How to invest in 2021?

Recently, a number of securities firms have been extensively publishing 2021 strategy reports to analyze next year’s investment opportunities.

  Shen Wan HongyuanSecurities said 2021 is a “small year” for the A-stock market. The market is expected to be in a weak position for most of the second-third quarter. “Precise timing” is needed to capture total opportunities in 2021. Shen Wan Hongyuan said A-share’s three small-cap cash flows in Q2 2020 will be improved. Net income for the third quarter of 2020 will begin to show high year-over-year flexibility, but profitability will continue to decline and financial expense ratios are still rising. Small business improvement is in an unstable initial cycle and industry concentration and peak premiums are still the strongest trending elements for A shares.

  Industrial securitiesZhang Yidong, chief global strategist and deputy dean of the Institute of Economics and Finance, said in his vision of the global market next year that he maintains a strategically optimistic view of the Chinese stock market and believes that Hong Kong shares are cheaper than to shares A.

In particular, considering short- and medium-term liquidity, valuation, economic recovery, etc., combined with the medium- and long-term “age of equity assets” background, more assets are still worth doing. high-quality national equities. At the same time, according to Zhang Yidong, US stocks will have a poor price / performance ratio in 2021 and profitability will be needed to digest high valuations. As for the Hong Kong stock market, he believes the index bull market is expected next year and AH stock premium may converge. Regarding the A-share market, Zhang Yidong said: “There is still a structural market and the value and growth style will remain balanced.”

The allocation of core assets is now divergent

There are also differences in institutional views on the possibility of continuing the grouping of core activities.

The industrials strategy team said next year will be the first year of the “14th Five Year Plan” and the first year after the “Thirty Years” of the A stock market.
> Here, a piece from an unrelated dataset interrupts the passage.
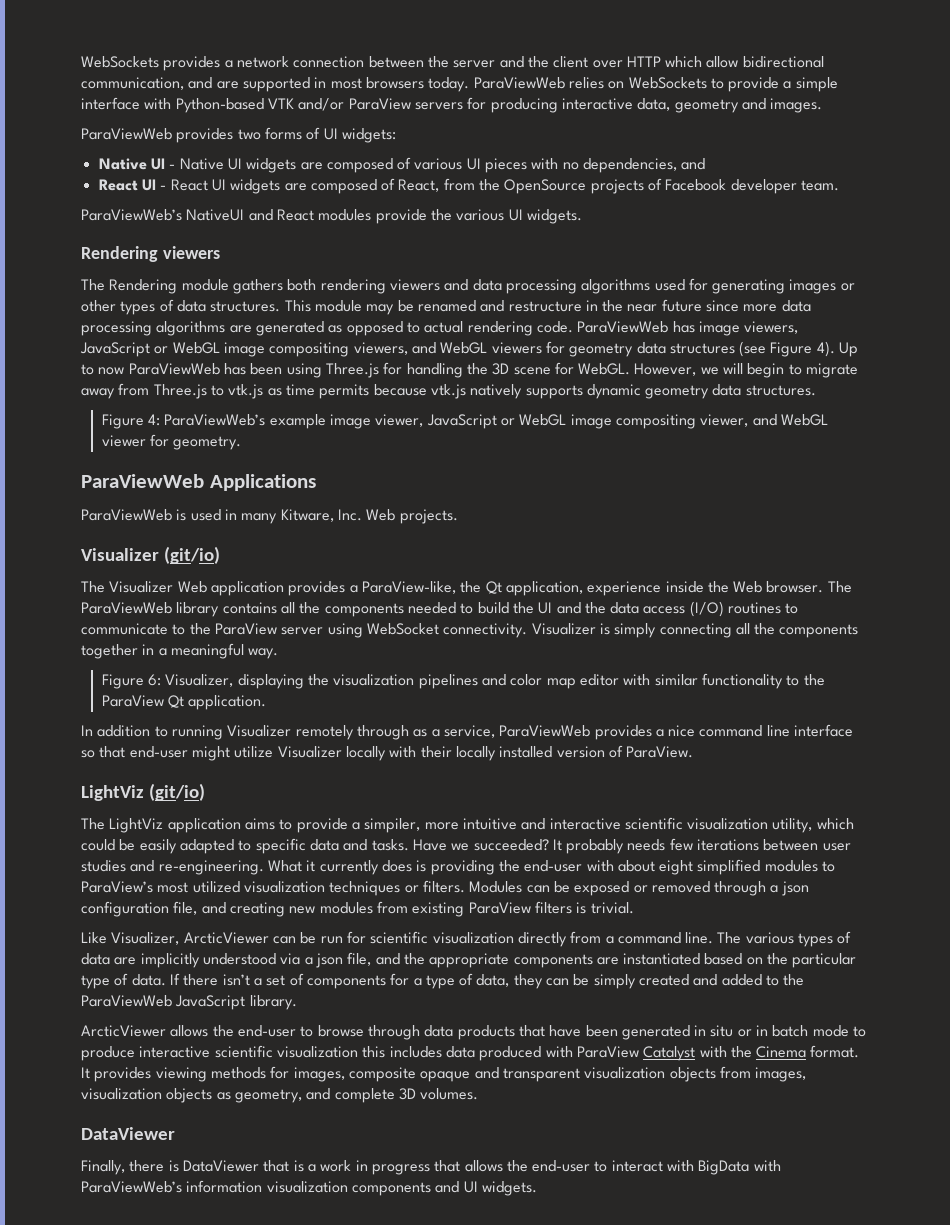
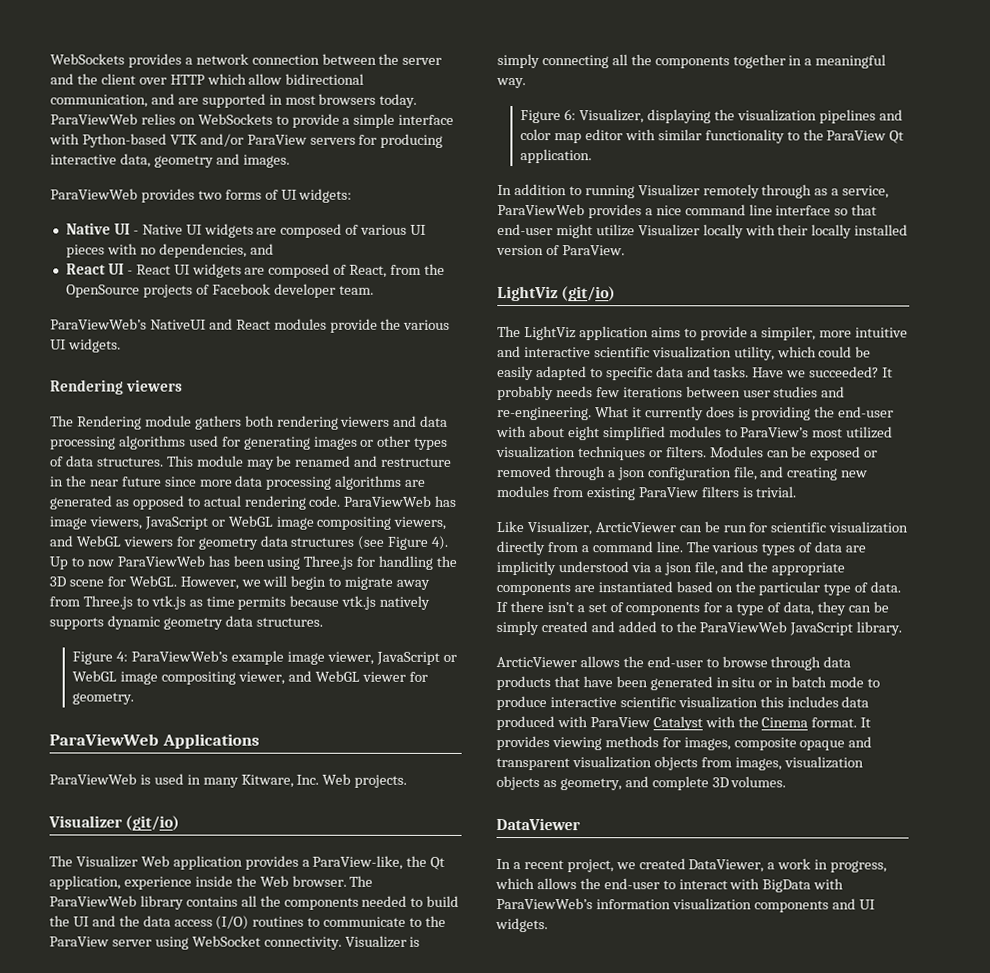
[81,1160,304,1175] Finally, there is DataViewer that is -> [496,858,765,873] In a recent project, we created DataViewer,
[371,1160,461,1175] progress that -> [830,860,888,873] [495,878,535,890] progress, which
Regardless of the institutional environment, the structure of investors and the quality of listed companies, there will be new prospects. , The A stock market as a whole will float upward. After 30 years of “horse racing”, the high-quality “core asset” leader has won and is expected to enjoy the “long cow” in the future.

  Western China stocksThe strategic team also believes that the characteristics of the institution’s “group warming reporting” will not change next year, but does not rule out that in some stages it will encounter low valuation market impulse test. Investors are advised to implement “new five golden flowers” on dips, namely: new finance (broker), new technology (chip, military industry, digital economy, cloud computing, network security, 5G, Beidou), new consumption (tax free, consumer electronics) Etc.), new health (medical), new energy and other sectors.

Shen Wan Hongyuan believes long-term prosperous assets are already in a high valuation state, while the stability of the fundamental improvement in undervalued assets remains questionable. Once market expectations have tightened, there may be a “core asset model with stable fundamental expectations being digested by performance, fundamental disturbances or risk appetite driving asset callbacks to digest valuations and a very small number of assets” of new prosperity increases their valuations “.